The results for the accuracy measure are shown below, in the form of a bar graph rather than the scatterplot-style figure we used before. In this graph and the next one, we can see that the performance of the learner is about as good for data that it hasn't seen (i.e., the 1840s trials) as it is for the data that were used to train it. Most of the measures are around two or less, which is comparable to what we saw before. The performance has actually improved for many of the offence categories, like assault, fraud, perjury, conspiracy, kidnapping, receiving and robbery. We do notice, however, some performance degradation for a number of sexual offences, including sexual assault with sodomitical intent, bigamy, indecent assault, rape and sodomy. This might be a statistical anomaly. On the other hand, it might be a sign that the language that was used to describe sexual offences changed somewhat in the 1840s, causing a learner trained on 1830s data to miss later cases. This is one of the ways that tools like machine learning can be used to generate new research questions.

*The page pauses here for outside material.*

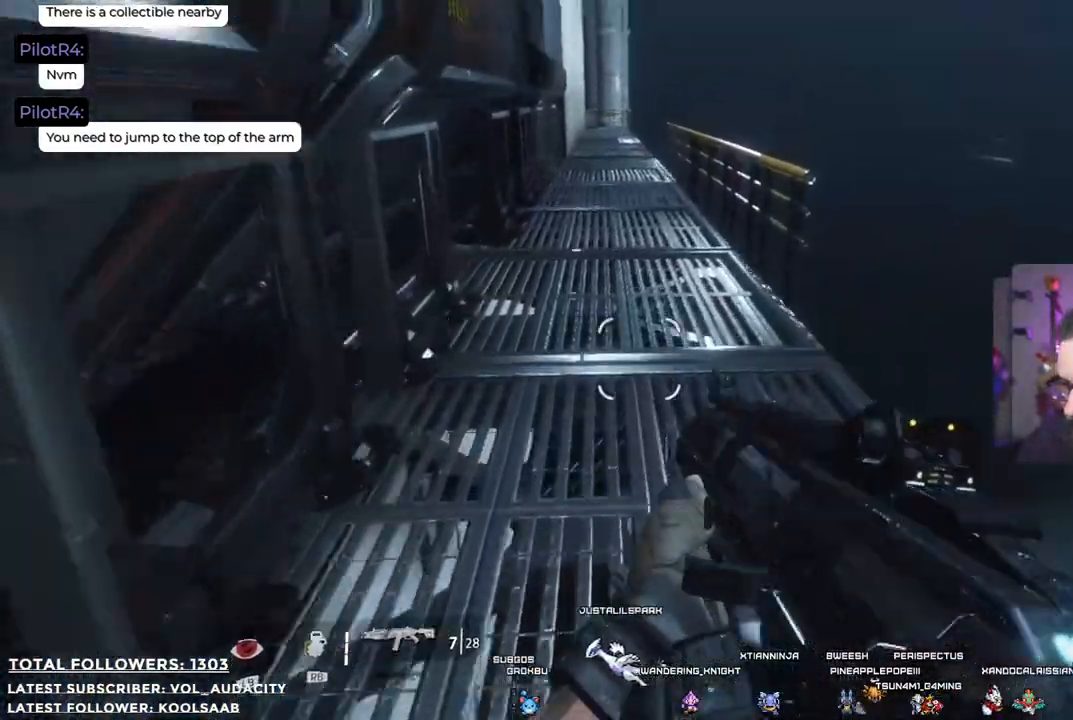
{"buttons": [], "left_stick": "up", "right_stick": "center", "events": [[117, "L3", "down"], [217, "right_stick", "center"], [251, "L3", "up"]]}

The next figure shows the results for the precision measure. In general the learner makes more false positive errors than misses, which is exactly what we want, given that the false positives can be useful in themselves. We don't see quite the same clear difference between sexual and non-sexual offence categories that we saw with the accuracy measure ... and for some reason it is quite hard for our learner to pick out cases of perverted justice in the 1840s.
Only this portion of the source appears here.